We've decided to keep this option in our back pocket, but for now we're going to move forward with interposing dlsym instead of dlopen.

godlygeek commented 2 months ago

One downside I just noticed for this approach is that we're screwing up the contract for dlerror(): we're making a bunch of dlopen and dlsym and dlclose calls that the application doesn't know about, which could result in the return value from dlerror being clobbered by one of our internal attempts, rather than the last attempt the user made.

I'm not sure that's worth trying to work around, but it's worth noting, at least...

pablogsal commented 2 months ago

One downside I just noticed for this approach is that we're screwing up the contract for dlerror(): we're making a bunch of dlopen and dlsym and dlclose calls that the application doesn't know about, which could result in the return value from dlerror being clobbered by one of our internal attempts, rather than the last attempt the user made.

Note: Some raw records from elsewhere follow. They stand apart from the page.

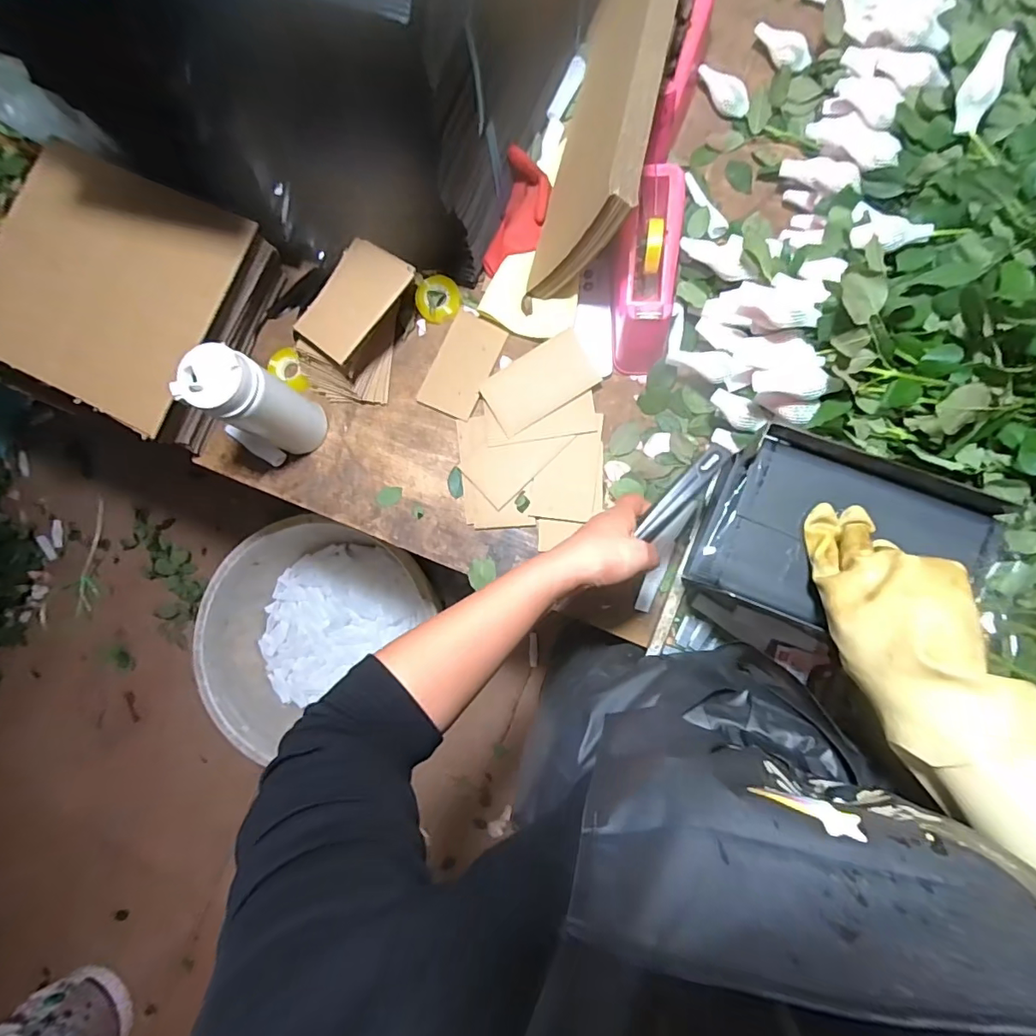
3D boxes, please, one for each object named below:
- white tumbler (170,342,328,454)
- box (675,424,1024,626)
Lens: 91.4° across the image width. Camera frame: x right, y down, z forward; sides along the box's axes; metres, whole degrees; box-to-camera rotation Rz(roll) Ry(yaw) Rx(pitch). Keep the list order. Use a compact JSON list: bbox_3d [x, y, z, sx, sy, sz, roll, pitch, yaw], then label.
[{"bbox_3d":[-0.290,-0.128,0.578,0.061,0.196,0.069,28,87,9],"label":"white tumbler"},{"bbox_3d":[0.281,0.021,0.449,0.221,0.057,0.150,21,86,8],"label":"box"}]

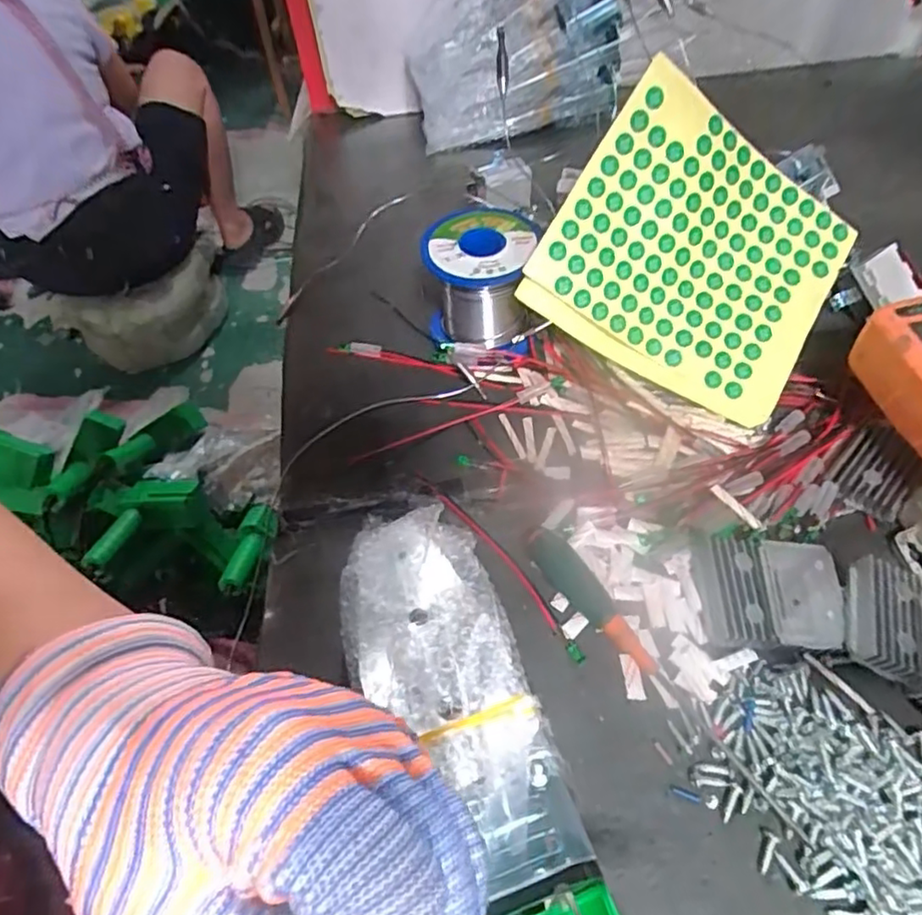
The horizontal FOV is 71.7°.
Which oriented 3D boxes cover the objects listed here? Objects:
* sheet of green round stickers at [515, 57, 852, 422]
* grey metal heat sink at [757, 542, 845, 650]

We can clear the possible error before calling the real dlopen if you want by calling dlerror() ourselves as this is documented to clean existing errors when called: https://github.com/bminor/glibc/blob/96d0bf98cafd0b63721f369ca21ec64590551d47/dlfcn/dlerror.c#L120

pablogsal commented 2 months ago

@godlygeek Btw, I made some experiments regarding the null values of paths->dls_serpath[i].dls_name. Looks like empty entries are already resolved to ".":

LD_LIBRARY_PATH=":a:b" python -m pytest tests/integration/test_extensions.py -v -s -k test_dlopen_with_rpath
...
...
Num paths 8
Checking .
Checking a
Checking b
Checking /tmp/pytest-of-root/pytest-23/test_dlopen_with_rpath0/sharedlibs/sharedlibs
Checking /lib/aarch64-linux-gnu
Checking /usr/lib/aarch64-linux-gnu
Checking /lib
Checking /usr/lib

same if you do -Wl,-rpath,:a:$ORIGIN/sharedlibs:

Num paths 7
Checking .
Checking a
Checking /tmp/pytest-of-root/pytest-24/test_dlopen_with_rpath0/sharedlibs/sharedlibs
Checking /lib/aarch64-linux-gnu
Checking /usr/lib/aarch64-linux-gnu
Checking /lib
Checking /usr/lib

maybe we should bail out like I did before on nullptr.

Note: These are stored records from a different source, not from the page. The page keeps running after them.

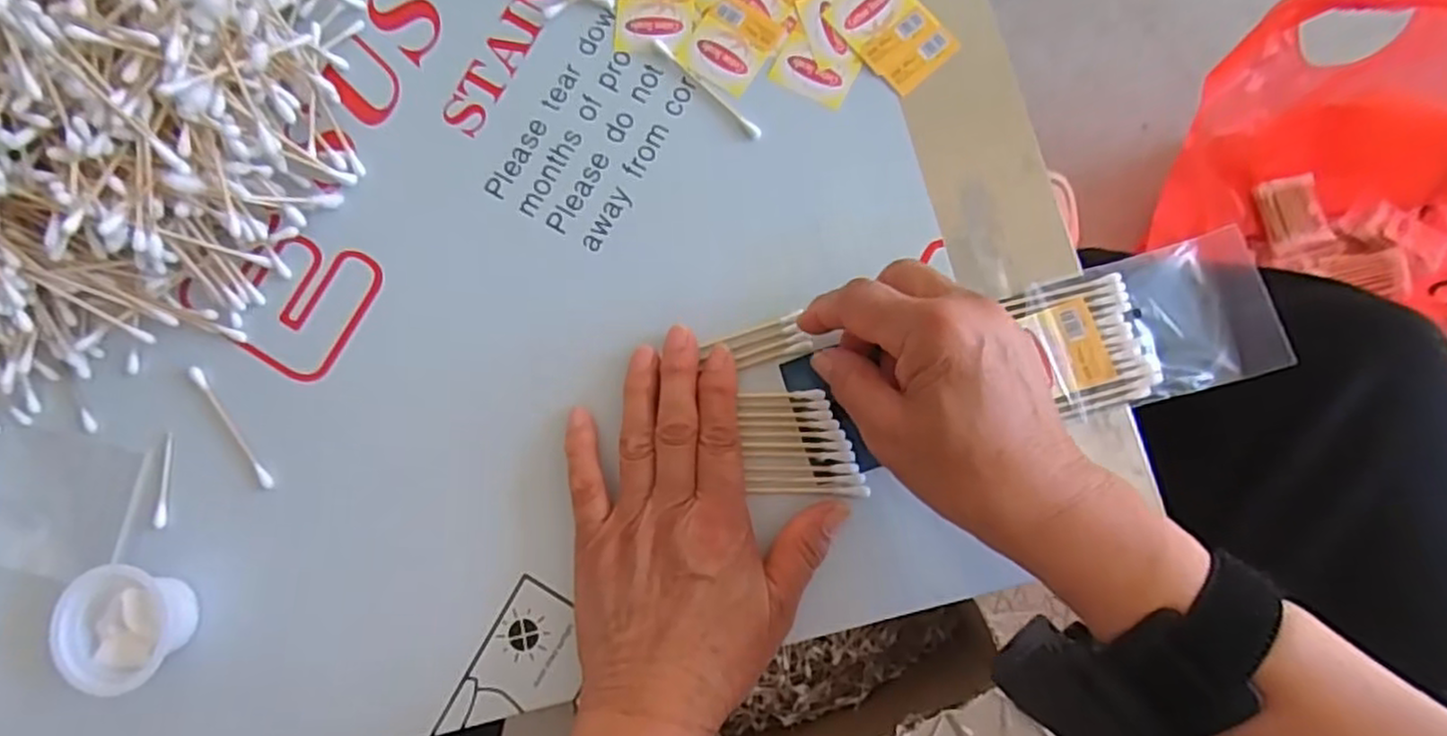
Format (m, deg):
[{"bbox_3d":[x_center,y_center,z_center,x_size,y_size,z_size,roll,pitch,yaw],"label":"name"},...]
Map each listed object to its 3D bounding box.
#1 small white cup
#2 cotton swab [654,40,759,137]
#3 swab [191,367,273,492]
[{"bbox_3d":[-0.271,0.116,0.326,0.045,0.031,0.051,1,83,3],"label":"small white cup"},{"bbox_3d":[-0.008,-0.139,0.355,0.006,0.004,0.072,-44,82,-3],"label":"cotton swab"},{"bbox_3d":[-0.240,0.029,0.349,0.006,0.004,0.071,-36,82,-2],"label":"swab"}]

godlygeek commented 2 months ago

maybe we should bail out like I did before on nullptr.

I don't think it's possible to get paths->dls_serpath[i].dls_name == nullptr, so I don't think it matters too much what we do, beyond that we shouldn't crash if it somehow happens. I'd suggest we just continue and ignore that entry, but treating it the same as "" seems fine too.

Checking the glibc code, it looks like it never assigns a null pointer to dls_name, and the docs don't suggest that it ever could. In fact (in retrospect unsurprisingly, considering there's no call to free this structure and dlclose could be called asynchronously from another thread) every dls_name is assigned to some pointer into the paths buffer. That is, RTLD_DI_SERINFOSIZE sets dls_size to a size that's big enough not only for an array of dls_cnt entries of type dls_serpath, but also for dls_cnt paths following the dls_serpath array, all concatenated together with '\0' bytes between them, and paths->dls_serpath[i].dls_name is set to the i'th string in that buffer.

pablogsal commented 2 months ago

I don't think it's possible to get paths->dls_serpath[i].dls_name == nullptr, so I don't think it matters too much what we do, beyond that we shouldn't crash if it somehow happens. I'd suggest we just continue and ignore that entry, but treating it the same as "" seems fine too.

I pushed a fixup for that